Kasus perkara TWK KPK yang berujung penonaktifan pegawai tak lolos tes alih status menjadi ASN hingga saat ini belum juga berakhir. Terbaru MK mengumumkan hasil putusannya mengenai permohonan TWK KPK.
- Tiara Yola Ade Ramadhanti
- Selasa, 31 Agustus 2021 - 20:30 WIB
WowKeren - Polemik tes wawasan kebangsaan (TWK) bagi pegawai Komisi Pemberantasan Korupsi (KPK) dalam rangka alih status menjadi Aparatur Sipil Negara (ASN) hingga saat ini tampaknya masih terus bergulir. Sebelumnya, KPK Watch mengajukan permohonan kepada MK untuk melakukan uji materi terkait TWK tersebut.

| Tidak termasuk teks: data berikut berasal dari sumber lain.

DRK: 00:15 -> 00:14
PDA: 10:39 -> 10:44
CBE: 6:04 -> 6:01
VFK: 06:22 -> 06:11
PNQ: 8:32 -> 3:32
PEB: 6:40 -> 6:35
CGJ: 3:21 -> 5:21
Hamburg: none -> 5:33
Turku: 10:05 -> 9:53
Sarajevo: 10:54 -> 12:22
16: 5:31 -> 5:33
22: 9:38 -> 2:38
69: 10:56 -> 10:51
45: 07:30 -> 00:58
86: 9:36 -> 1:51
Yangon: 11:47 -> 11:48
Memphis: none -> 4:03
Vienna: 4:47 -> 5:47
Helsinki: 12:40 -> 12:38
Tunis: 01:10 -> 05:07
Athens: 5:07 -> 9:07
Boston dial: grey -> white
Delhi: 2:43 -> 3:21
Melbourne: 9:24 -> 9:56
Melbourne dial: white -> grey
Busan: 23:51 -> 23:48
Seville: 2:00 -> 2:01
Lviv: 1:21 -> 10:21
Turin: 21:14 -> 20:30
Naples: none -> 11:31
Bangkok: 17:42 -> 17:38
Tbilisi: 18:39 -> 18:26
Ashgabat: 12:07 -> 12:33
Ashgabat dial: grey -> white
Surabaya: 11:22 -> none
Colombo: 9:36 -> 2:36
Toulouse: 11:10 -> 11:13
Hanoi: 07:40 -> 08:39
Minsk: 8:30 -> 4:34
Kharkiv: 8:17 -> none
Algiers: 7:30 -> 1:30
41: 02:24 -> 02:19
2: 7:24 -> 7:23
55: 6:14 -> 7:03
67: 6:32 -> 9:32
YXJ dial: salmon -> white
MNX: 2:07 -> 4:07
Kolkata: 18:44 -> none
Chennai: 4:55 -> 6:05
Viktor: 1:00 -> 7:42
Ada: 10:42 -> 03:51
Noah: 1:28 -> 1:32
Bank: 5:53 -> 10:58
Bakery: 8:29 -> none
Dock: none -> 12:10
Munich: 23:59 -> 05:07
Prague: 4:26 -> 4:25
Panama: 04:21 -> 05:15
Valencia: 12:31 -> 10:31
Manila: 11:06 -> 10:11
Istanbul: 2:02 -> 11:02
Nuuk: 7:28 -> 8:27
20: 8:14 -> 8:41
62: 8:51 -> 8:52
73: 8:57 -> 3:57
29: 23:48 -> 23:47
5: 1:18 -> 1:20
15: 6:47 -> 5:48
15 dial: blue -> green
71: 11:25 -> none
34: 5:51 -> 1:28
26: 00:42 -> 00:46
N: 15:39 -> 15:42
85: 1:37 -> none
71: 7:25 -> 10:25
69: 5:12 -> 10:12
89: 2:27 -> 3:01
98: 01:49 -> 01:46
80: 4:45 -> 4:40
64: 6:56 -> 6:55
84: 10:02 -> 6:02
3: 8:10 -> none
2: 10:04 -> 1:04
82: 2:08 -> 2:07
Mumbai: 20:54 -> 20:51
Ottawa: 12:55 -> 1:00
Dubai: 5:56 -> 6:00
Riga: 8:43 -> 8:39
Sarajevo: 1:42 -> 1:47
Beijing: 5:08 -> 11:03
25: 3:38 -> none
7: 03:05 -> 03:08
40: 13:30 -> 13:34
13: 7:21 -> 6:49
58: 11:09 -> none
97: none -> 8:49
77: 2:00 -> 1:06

Akan tetapi, MK menolak permohonan uji materi atau judicial review Undang-Undang Nomor 19 tahun 2019 tentang KPK terkait TWK. KPK Watch sendiri diketahui memohon kepada MK menyatakan bahwa TWK terhadap pegawai KPK inkonstitusional dan memerintahkan Badan Kepegawaian Negara (BKN) dan KPK menarik kembali pegawai yang telah dinonaktifkan.
Adapun alasan pegawai KPK dinonaktifkan adalah karena tidak lulus TWK sebagai syarat alih status menjadi ASN. "Mengadili, menolak permohonan pemohon untuk seluruhnya," terang Anwar Usman selaku Ketua Majelis MK dalam membacakan putusan secara virtual, Selasa (31/8).
Dengan penolakan dari MK tersebut, maka pihaknya memutuskan TWK pegawai KPK konstitusional. Menurut MK, Pasal 69B ayat 1 dan Pasal 69C UU KPK tidak bertentangan dengan UUD 1945 secara bersyarat atau conditionally unconstitutional.
Sementara itu, hakim menyatakan bahwa Pasal 28D ayat 1 UUD 1945 tidak dimaksudkan untuk menjamin seseorang yang telah menduduki jabatan apapun tidak dapat diberhentikan dengan alasan untuk menjamin dan melindungi kepastian hukum.
"Kepastian hukum yang dimaksud adalah kepastian hukum yang adil serta adanya perlakuan yang sama dalam arti setiap pegawai yang mengalami alih status mempunyai kesempatan yang sama menjadi ASN dengan persyaratan yang ditentukan oleh peraturan perundang-undangan," jelas hakim.
Menanggapi putusan MK tersebut, Kasatgas Pembelajaran Antikorupsi KPK non aktif Hotman Tambunan menyatakan bahwa pihaknya menghargainya. "Keputusan MK itu sah dan kita hargai, walau bukan kami sebagai pemohonnya," terang Hotman kepada Kompas.com, Selasa (31/8).
Menurut Hotman, keputusan tersebut untuk memperjelas pasal dalam Undang-Undang yang diajukan mengenai TWK KPK. "Putusan ini kan memperjelas norma kata 'dapat' dalam Pasal 69B dan 69C Undang-Undang Nomor 19 Tahun 2019," imbuhnya.
Hotman menerangkan bahwa saat ini pihaknya fokus terhadap permasalahan pegawai KPK yang tidak lolos TEK adalah adanya sejumlah pelanggaran yang ditemukan. Misalnya maladministrasi yang ditemukan Ombudsman RI dan 11 pelanggaran hasil penyelidikan Komnas HAM.